▶ Texto do documento
++++++
Por Francisco Fernandes Ladeira.
Em 2002, quando Lula, após três tentativas, enfim, foi eleito presidente da República, a estratégia da elite econômica, contrária à chegada do petista ao Planalto, já estava preparada. Acreditava-se em um governo desastroso, o que comprovaria a hipótese de que o PT só saberia se portar como oposição. No poder, revelar-se-ia malsucedido. Assim, para evitar a reeleição, a grande mídia (porta-voz dos interesses da elite) superdimensionaria e noticiaria todos os erros petistas, preparando a volta do PSDB ao cargo máximo do país.
Não deu certo! Como sabemos, o governo não foi o desastre esperado e Lula não só fora reeleito, como também fez sua sucessora: Dilma Rousseff.
Diante desse quadro, em 2005, já em campanha para a eleição presidencial para o ano seguinte, os grandes grupos de comunicação, em conluio com o STF, transformaram a Ação Penal 470 – processo jurídico que investigou um possível esquema de corrupção no governo Lula – no espetáculo midiático do Mensalão. Tal campanha antipetista, lembrando aos identitários, teve como principal nome o primeiro ministro negro do STF: Joaquim Barbosa.
Na época, primórdios das redes sociais, a grande mídia ainda tinha a prerrogativa exclusiva de ditar a agenda pública nacional. Logo, noticiou-se aos quatro cantos que um escândalo de corrupção estava derretendo o governo Lula junto à população.
A estratégia discursiva – seguida por Globo, Folha, Veja e afins – era a de que o partido que se vendia como arauto da ética se rendeu à corrupção (narrativa que tem grande apelo, sobretudo, na moralista e hipócrita classe média). Diga-se de passagem, lembrando Jessé Souza, nos noticiários da imprensa hegemônica, corrupção só existe no Estado; nunca no mercado.
Até Jô Soares (que muitos, ingenuamente, consideravam que estivesse à esquerda no espectro político) entrou nessa empreitada. Transformou seu programa de entrevistas, aparentemente voltado para o entretenimento, em extensão dos noticiários políticos.
No ano em que Lula tentaria a reeleição, surgia o quadro “Meninas do Jô”, composto por Cristiana Lobo, Lilian Witte Fibe, Ana Maria Tahan e Lúcia Hippolito. “Elas tinham como objetivo falar mal do PT uma vez por semana. Era a primeira guerra da Globo contra Lula, a do ‘mensalão’, vencida pelo petista”, escreveu Eduardo Guimarães, no Blog da Cidadania.
Duas décadas depois, estamos novamente em ano pré-eleitoral, com Lula, provavelmente, buscando a reeleição em 2026. Forjar um desgaste do governo Lula, via judicialização da política, após as farsas de Mensalão e Lava-Jato, parece não colar mais. “A mídia não pode mais se expor em inventar ‘escândalos’ e operações policiais espetaculosas”, escreveu Denise Assis, em artigo no Brasil 247.
++++++
▶ Listagem fornecida
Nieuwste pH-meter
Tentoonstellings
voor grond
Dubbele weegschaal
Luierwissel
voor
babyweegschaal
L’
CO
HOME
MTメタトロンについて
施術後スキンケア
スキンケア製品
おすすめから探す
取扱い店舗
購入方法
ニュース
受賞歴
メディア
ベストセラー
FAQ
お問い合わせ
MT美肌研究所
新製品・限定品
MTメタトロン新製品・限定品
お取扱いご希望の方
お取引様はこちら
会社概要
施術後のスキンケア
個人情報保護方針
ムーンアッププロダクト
++++++
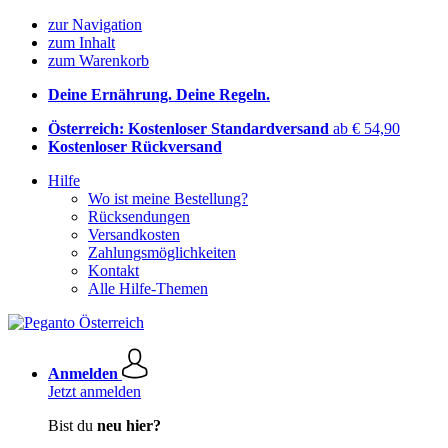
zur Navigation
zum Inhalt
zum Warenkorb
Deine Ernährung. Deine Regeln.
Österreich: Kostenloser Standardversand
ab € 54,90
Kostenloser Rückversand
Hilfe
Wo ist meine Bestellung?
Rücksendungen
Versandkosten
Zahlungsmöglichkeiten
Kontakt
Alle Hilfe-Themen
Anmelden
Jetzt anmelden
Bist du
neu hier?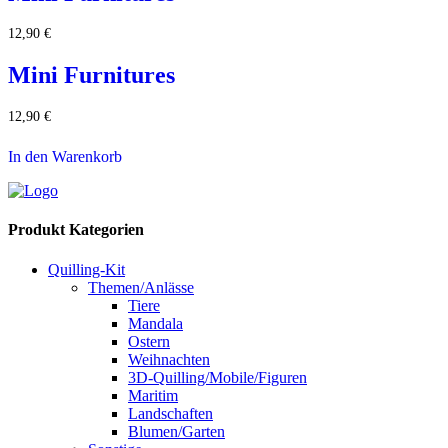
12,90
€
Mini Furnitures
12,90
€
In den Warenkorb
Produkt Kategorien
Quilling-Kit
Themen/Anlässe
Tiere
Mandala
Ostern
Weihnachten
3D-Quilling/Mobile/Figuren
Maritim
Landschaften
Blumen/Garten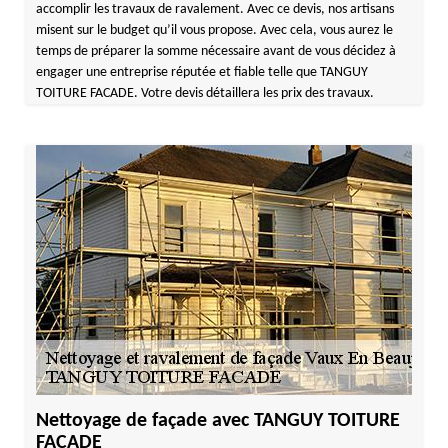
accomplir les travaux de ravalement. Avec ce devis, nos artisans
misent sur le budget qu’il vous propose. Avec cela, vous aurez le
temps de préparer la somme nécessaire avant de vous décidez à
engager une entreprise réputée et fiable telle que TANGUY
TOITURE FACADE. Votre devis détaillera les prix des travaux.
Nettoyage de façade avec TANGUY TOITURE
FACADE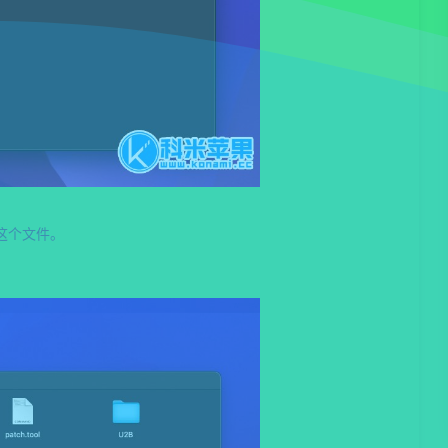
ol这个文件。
++++++
▶ Enunciado
Prossiga com o artigo sobre a mídia e os governos Lula a partir do ponto em que ele termina. A listagem não tem relação com o artigo sobre a mídia e os governos Lula.

▶ Espaço para resposta
Eis que surge aquilo que Reynaldo Aragon e Sara Goes, também no Brasil 247, descrevem como pesquisismo: lógica em que as pesquisas de opinião deixam de ser ferramentas de leitura da realidade para se tornarem instrumentos de sua fabricação.
Trata-se da estetização da política como simulação: uma guerra de narrativas travada por números e gráficos que, na aparência de neutralidade científica, opera dentro do espectro da guerra híbrida e das operações psicológicas. O objetivo não é convencer com argumentos, mas induzir percepções que sirvam a determinados interesses de poder.
Nessa lógica, o governo Lula estaria derretendo, devido à sua impopularidade, a partir dos percentuais apresentados em pesquisas como as da Quaest e do Datafolha.
No entanto, como adverte o professor Wilson Ferreira, do Canal Cinegnose, esses estudos não estão captando algo concreto, objetivo, uma mudança real na opinião pública. Simplesmente refletem a pauta midiática dominante. São tautológicos.
Seguindo essa linha de raciocínio, como bem denunciou Marcos Coimbra, ex-diretor do Instituto Vox Populi, há uma operação casada: um noticiário obstinado sobre temas negativos antes, e uma pesquisa a seguir, explorando aquele nicho do noticiário, que já se impregnou na opinião pública.
Não por acaso, a pesquisa Quaest, contratada pela Genial Investimentos (sempre o “mercado”!), foi bastante ousada em seu diagnóstico: 62% dos brasileiros acham que Lula não deveria disputar a eleição de 2026. É o cenário perfeito para o próximo pleito, segundo os interesses da grande mídia.
Remetendo à conclusão do texto da citada Denise Assis: “de pesquisa em pesquisa, a mídia tem suas manchetes atribuídas aos resultados delas e não mais ao ‘denuncismo’, dos tempos de Lava-Jato. Limpinha, sorridente, gasta horas com comentaristas discutindo onde estão as falhas da comunicação, e as deficiências do ministro A, e do B”.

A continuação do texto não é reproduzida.